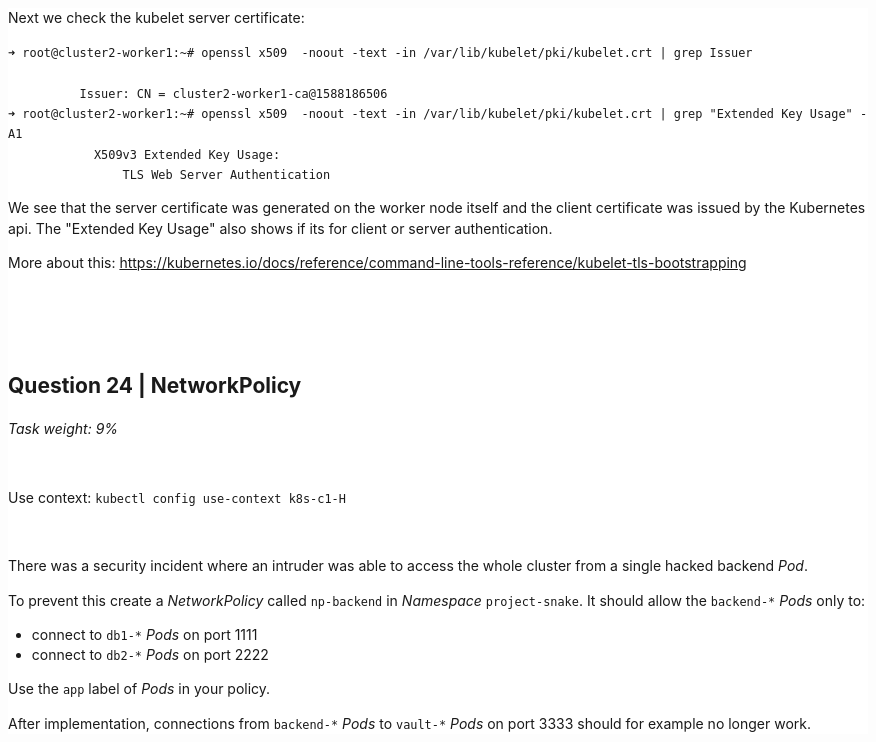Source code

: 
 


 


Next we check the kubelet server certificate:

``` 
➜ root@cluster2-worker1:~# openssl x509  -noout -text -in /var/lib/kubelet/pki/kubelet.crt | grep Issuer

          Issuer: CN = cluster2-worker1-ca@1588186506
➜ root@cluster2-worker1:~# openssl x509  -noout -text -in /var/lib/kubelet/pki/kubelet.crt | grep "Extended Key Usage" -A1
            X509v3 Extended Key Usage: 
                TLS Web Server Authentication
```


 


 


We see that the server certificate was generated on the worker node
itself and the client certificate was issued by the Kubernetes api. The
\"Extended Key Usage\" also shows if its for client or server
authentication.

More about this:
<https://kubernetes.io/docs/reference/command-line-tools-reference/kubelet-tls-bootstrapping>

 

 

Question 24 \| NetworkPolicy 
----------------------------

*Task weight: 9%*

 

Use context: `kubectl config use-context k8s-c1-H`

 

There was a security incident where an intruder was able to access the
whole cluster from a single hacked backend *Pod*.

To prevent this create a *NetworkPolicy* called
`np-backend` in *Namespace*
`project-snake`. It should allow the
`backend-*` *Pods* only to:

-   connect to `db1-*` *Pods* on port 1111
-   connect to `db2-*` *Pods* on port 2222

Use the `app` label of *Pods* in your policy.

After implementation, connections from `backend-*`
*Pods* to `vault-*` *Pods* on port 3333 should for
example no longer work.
+-------+
Work item:
Give the number of lines in the listing that contain the word "client", leaving out all other words.

Task result:
2